DATA FOR PROCESSING:
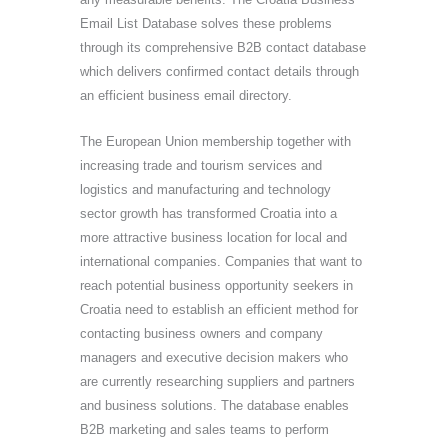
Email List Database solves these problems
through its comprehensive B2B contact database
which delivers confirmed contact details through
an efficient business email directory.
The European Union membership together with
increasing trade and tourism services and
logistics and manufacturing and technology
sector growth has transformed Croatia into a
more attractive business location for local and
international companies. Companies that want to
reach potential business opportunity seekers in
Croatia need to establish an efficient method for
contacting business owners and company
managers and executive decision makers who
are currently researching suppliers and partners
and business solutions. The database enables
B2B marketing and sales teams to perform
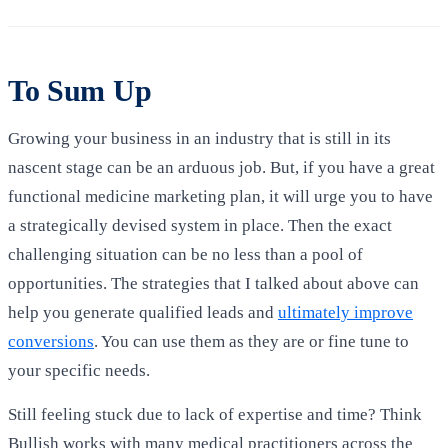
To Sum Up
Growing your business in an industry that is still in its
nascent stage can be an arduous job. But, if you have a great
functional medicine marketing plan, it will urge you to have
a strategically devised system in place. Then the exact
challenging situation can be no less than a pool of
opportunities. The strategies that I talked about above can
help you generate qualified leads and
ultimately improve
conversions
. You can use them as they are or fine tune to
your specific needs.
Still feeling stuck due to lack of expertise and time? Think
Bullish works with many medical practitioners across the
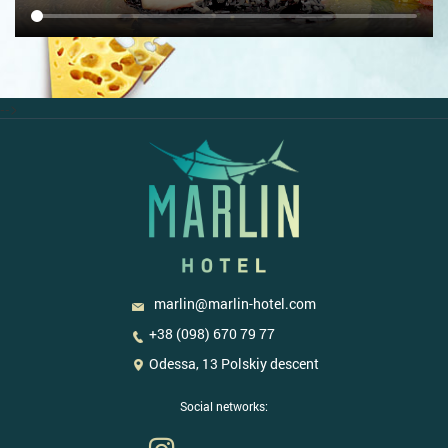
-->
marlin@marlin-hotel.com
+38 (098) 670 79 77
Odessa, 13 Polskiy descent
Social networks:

* * *

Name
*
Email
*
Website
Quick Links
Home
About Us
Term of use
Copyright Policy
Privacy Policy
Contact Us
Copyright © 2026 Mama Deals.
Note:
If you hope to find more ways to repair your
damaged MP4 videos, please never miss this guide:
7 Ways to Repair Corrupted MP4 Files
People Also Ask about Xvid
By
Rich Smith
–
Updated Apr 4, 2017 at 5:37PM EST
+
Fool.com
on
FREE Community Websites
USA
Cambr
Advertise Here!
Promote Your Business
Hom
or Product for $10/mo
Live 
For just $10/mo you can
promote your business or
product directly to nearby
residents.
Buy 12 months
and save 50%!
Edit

PROBLEM STATEMENT:
Copy the material from the line with "Email List Database solves these problems" up to and including the line with "Croatia need to", swapping every "efficient" for "effective" and changing nothing else.

OUTPUT FOR THIS EXERCISE:
Email List Database solves these problems
through its comprehensive B2B contact database
which delivers confirmed contact details through
an effective business email directory.
The European Union membership together with
increasing trade and tourism services and
logistics and manufacturing and technology
sector growth has transformed Croatia into a
more attractive business location for local and
international companies. Companies that want to
reach potential business opportunity seekers in
Croatia need to establish an effective method for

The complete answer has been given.